Gib aus dem Forenthread zum Weiterverkauf von Spielen den Abschnitt wörtlich wieder, der mit den Worten „Ist es möglich“ beginnt und mit „fac3l3ss (13. September 2012)“ endet.

* [Bereitgestellter Text]:

——————————

# Kann man Steam bzw. GfWl Spiele verkaufen?



## LordMirdalan (13. September 2012)

Hallo an alle,

hab heut mal meine Spielesammlung durchsucht und will einige nicht mehr benötigte Spiele versuchen zu verkaufen.

Meine Frage bezieht sich konkret auf Formula 1 2010 und TES: Skyrim.

Ist es möglich (bzw. wie sieht es rechtlich aus) dass ich die Datenträger beider Spiele z.B. über eBay zum Verkauf anbiete. 

Könnten mögliche Käufer die Spiele ohne Probleme und Einschränkungen spielen (ich vermute GfWl ist noch toleranter als Steam was solche Sachen angeht)

Wenn ich dem Käufer mitteile, dass ich keine Haftung dafür Übernehmem, dass die Spiele bei Ihm/Ihr funktionieren, ändert das was?

Vielen Dank an alle, denn ich steh hier ziemlich auf dem Schlauch.


----------



## fac3l3ss (13. September 2012)

Nein.


MfG
fac3l3ss


----------



## LordMirdalan (13. September 2012)

fac3l3ss schrieb:


> Nein.


 
Wäre es möglich, etwas detaillierter das ganze zu beschreiben.

Danke


----------



## beren2707 (13. September 2012)

Die Spiele sind an den Account gebunden und eine wie auch immer geartete Weitergabe des Accounts ist laut Anbieter untersagt - also Nein. Ein Weiterverkauf der Datenträger an sich sollte aber legal sein, da nur die Seriennummer zum Spielen berechtigt und ja bereits an dich/deinen Account gebunden ist. Nachzulesen unter anderem hier.

——————————

* [Erfasste Daten]:
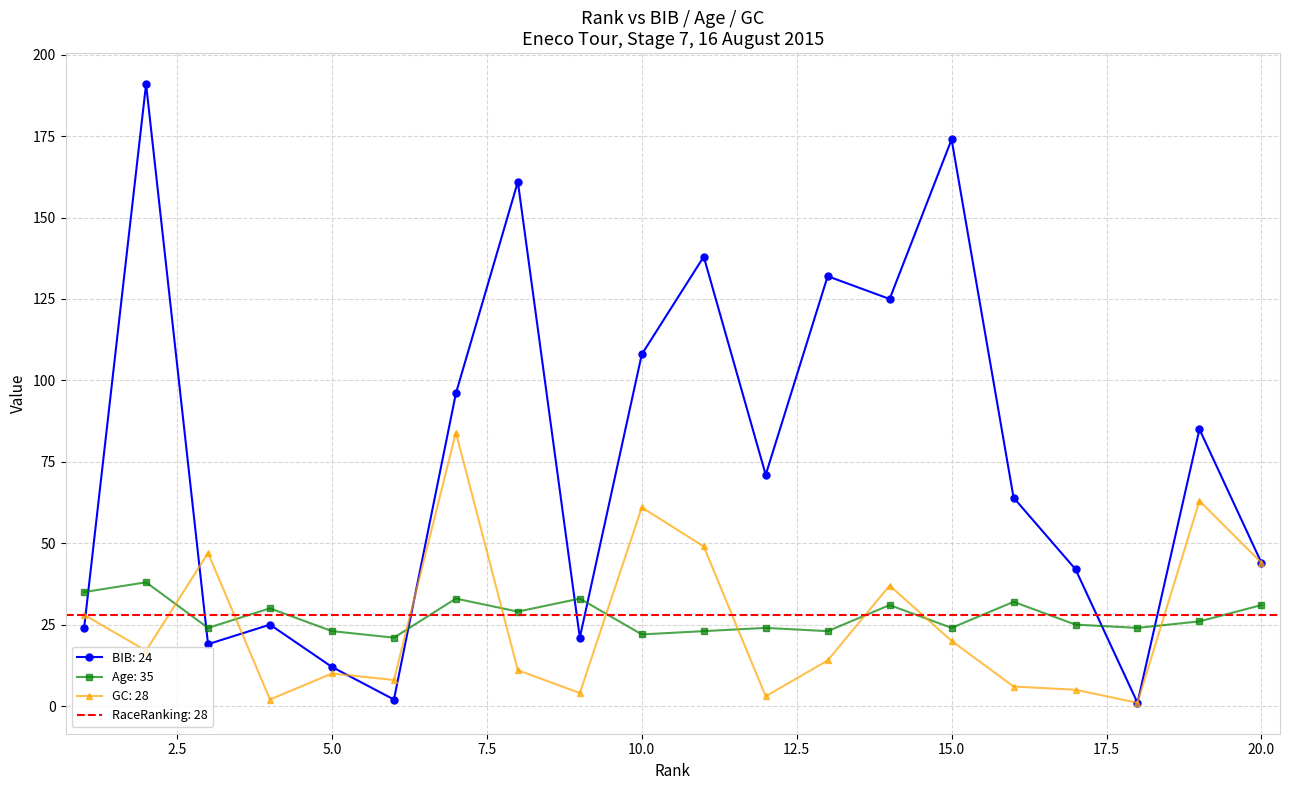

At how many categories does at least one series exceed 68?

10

——————————

* [Erledigte Aufgabe]:
Ist es möglich (bzw. wie sieht es rechtlich aus) dass ich die Datenträger beider Spiele z.B. über eBay zum Verkauf anbiete. 

Könnten mögliche Käufer die Spiele ohne Probleme und Einschränkungen spielen (ich vermute GfWl ist noch toleranter als Steam was solche Sachen angeht)

Wenn ich dem Käufer mitteile, dass ich keine Haftung dafür Übernehmem, dass die Spiele bei Ihm/Ihr funktionieren, ändert das was?

Vielen Dank an alle, denn ich steh hier ziemlich auf dem Schlauch.


----------



## fac3l3ss (13. September 2012)